Furthermore, another study explored a decentralized adaptive scheme that estimates local Thevenin to coordinate without massive communications, mitigating blinding and sympathetic tripping in the IEEE 9-bus and 14-bus test systems (both modes) [
14]. The operational resilience to topology changes and DER contributions was demonstrated. However, they did not incorporate graph theory to identify primary–backup relay pairs and mesh networks. Moreover, the study was not validated through a penalized index in multiple scenarios with reconfigurations and standardized metrics compared to other approaches.
In [
15], an adaptive protection scheme based on clustering with Self-Organizing Maps (SOM) was presented, where the connected and disconnected states of the DG and EVCS were grouped according to patterns of miscoordination between relay pairs. For each cluster, the most effective scenario is selected, and the DOCR settings are transferred to the rest of the group, with sub-clustering if conflicts persist. The proposed method was validated in a modified IEEE 33-node test feeder with two EVCS and a synchronous DG, showing reductions in the average trip time and aggregate miscoordination index compared with conventional coordination, and discussing centralized (IEC-61850) or decentralized (peer-to-peer) implementations. Nevertheless, the study did not consider graph theory for identifying meshes in a network or primary–backup relay pairs. The study did not integrate optimal automation methodologies and did not articulate a multi-scenario validation with reconfiguration supported by a penalized global index. These proposals were contextualized in comprehensive reviews by refs. [
3,
4,
16], who highlighted the need for robust and scalable methods.

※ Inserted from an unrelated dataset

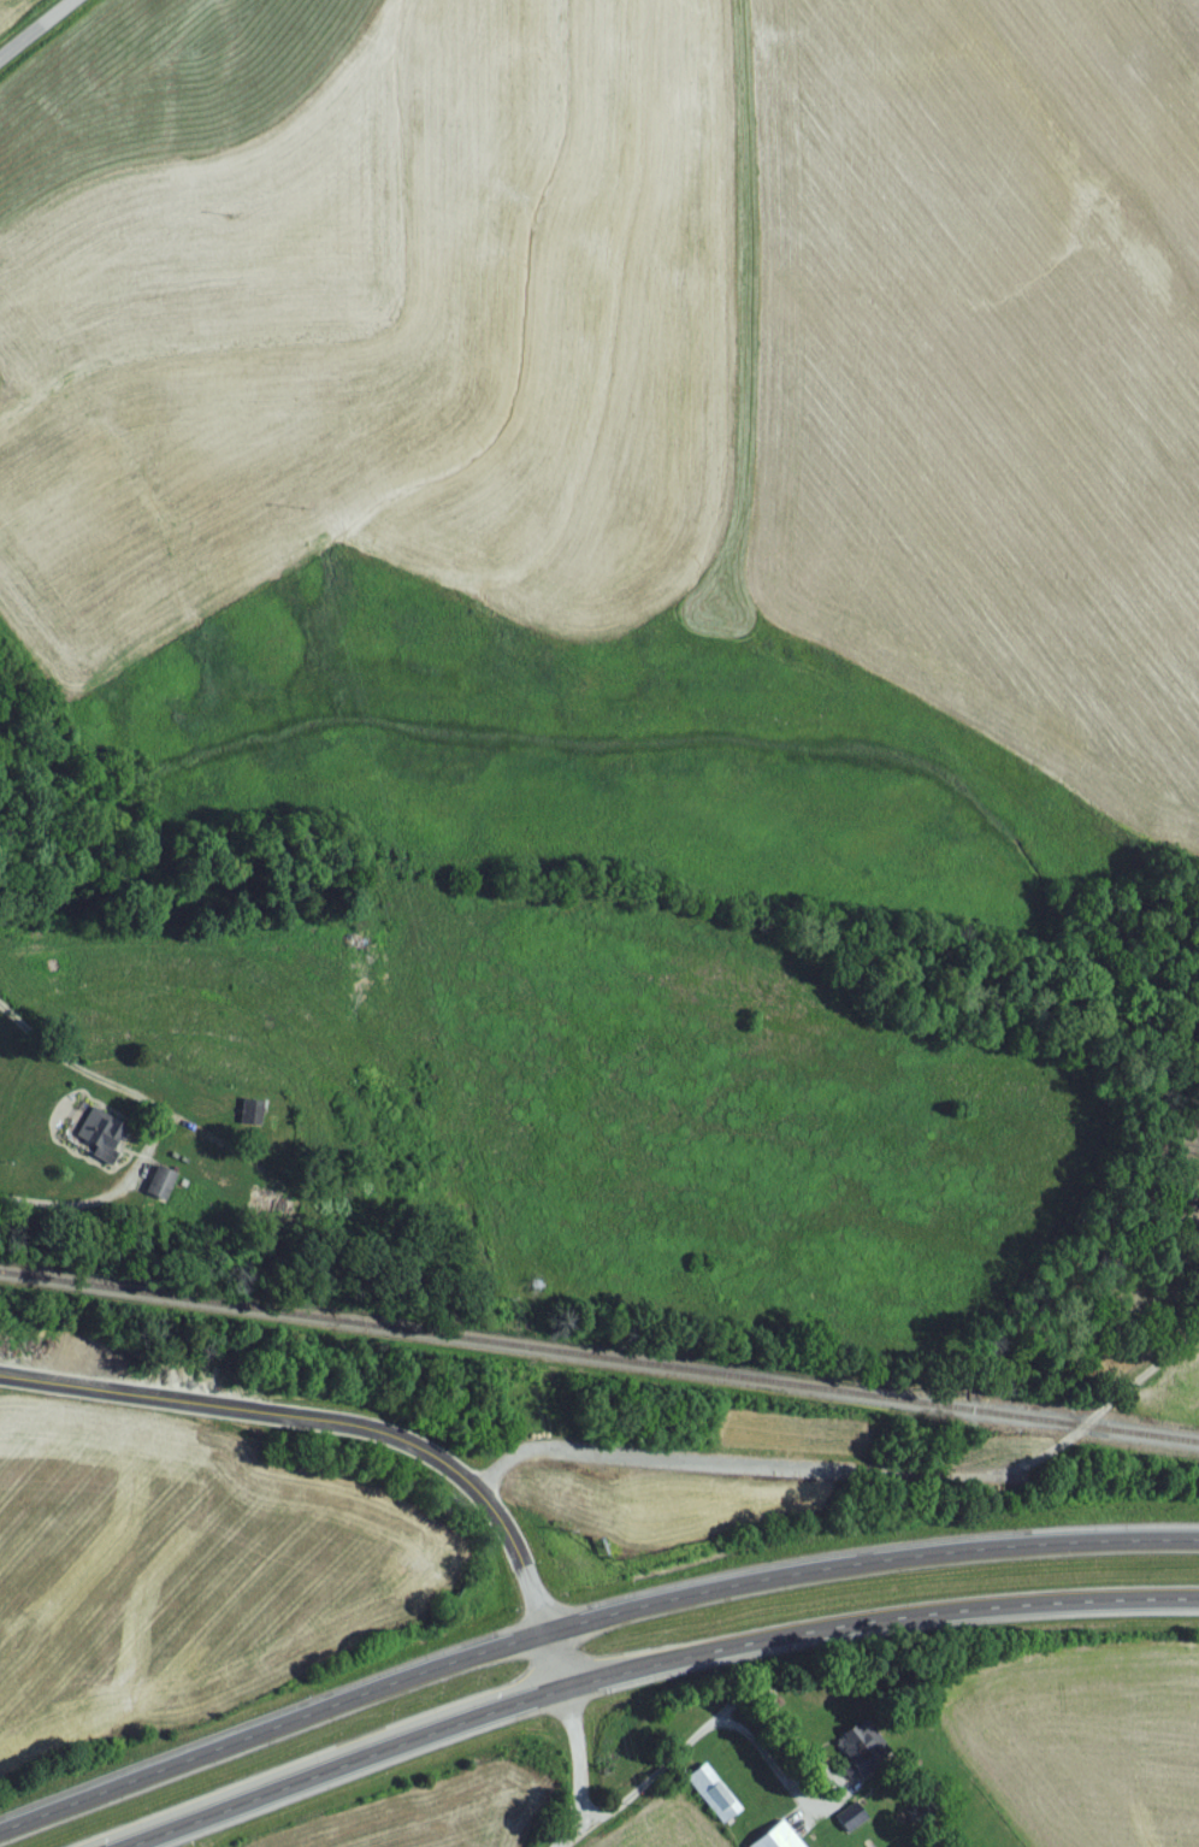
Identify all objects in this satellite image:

Finally, a study applied graph theory to analyze failure trajectories [
17], whereas Asl et al. [
18] explored the counting of fundamental loops with mathematical foundations to represent complex topologies. The authors proposed a centralized protection scheme for new-energy AC microgrids, motivated by the fact that widespread renewable integration, such as photovoltaics and wind, can make the power-flow direction uncertain, undermining traditional fault-section identification. The approach relies on distributed directional protection at field terminal units and on transmitting compact logical outcomes to a central entity, rather than performing heavy computations locally. Using a graph-theoretic representation of the operating topology and a matrix-based decision process, the method determines the faulted section, including branching configurations, to accelerate fault processing and service restoration. The procedure is demonstrated on a typical microgrid configuration under both grid-connected and island modes, reporting correct identification across the illustrated fault locations. Moreover, the study was not validated through a penalized index in multiple scenarios with reconfigurations and standardized metrics compared to other approaches, and they were not fully integrated with optimization algorithms.